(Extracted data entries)
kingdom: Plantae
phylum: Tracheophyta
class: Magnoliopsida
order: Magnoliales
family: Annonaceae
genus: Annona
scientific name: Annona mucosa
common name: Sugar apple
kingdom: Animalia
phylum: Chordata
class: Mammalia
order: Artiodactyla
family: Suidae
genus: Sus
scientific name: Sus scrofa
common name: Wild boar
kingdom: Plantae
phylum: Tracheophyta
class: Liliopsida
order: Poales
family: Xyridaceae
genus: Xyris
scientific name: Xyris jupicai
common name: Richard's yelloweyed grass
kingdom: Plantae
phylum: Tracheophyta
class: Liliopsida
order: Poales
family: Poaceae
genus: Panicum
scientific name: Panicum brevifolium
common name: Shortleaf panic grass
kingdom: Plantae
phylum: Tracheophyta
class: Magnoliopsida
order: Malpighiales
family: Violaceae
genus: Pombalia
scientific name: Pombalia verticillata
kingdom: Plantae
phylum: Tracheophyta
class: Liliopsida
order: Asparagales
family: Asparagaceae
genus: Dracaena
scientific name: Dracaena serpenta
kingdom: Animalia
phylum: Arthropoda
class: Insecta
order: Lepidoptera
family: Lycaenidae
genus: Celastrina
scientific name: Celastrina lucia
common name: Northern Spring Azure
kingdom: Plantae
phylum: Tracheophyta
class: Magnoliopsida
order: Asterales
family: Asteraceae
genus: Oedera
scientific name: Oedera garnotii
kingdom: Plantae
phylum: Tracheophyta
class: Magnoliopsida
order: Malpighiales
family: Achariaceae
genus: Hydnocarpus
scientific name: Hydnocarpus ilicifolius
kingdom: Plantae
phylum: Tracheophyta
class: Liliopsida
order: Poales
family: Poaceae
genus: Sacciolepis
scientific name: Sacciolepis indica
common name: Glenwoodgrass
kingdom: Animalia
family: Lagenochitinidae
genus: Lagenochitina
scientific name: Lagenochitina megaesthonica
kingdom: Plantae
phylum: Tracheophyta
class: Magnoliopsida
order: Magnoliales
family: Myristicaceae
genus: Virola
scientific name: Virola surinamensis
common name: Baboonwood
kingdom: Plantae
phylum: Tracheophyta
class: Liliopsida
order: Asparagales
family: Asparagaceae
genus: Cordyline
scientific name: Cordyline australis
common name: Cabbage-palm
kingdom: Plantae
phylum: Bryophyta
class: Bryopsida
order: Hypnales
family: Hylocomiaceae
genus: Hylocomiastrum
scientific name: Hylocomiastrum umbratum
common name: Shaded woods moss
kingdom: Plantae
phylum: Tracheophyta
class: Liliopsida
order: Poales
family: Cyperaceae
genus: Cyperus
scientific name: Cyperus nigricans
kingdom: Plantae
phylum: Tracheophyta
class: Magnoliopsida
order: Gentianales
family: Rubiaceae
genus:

◆ **What to work on**
Return word for word the lines above, starting at the line that contains "genus: Cyperus" and ending with the last line of the entries, including both of those lines.

◆ **Reply to the exercise**
genus: Cyperus
scientific name: Cyperus nigricans
kingdom: Plantae
phylum: Tracheophyta
class: Magnoliopsida
order: Gentianales
family: Rubiaceae
genus:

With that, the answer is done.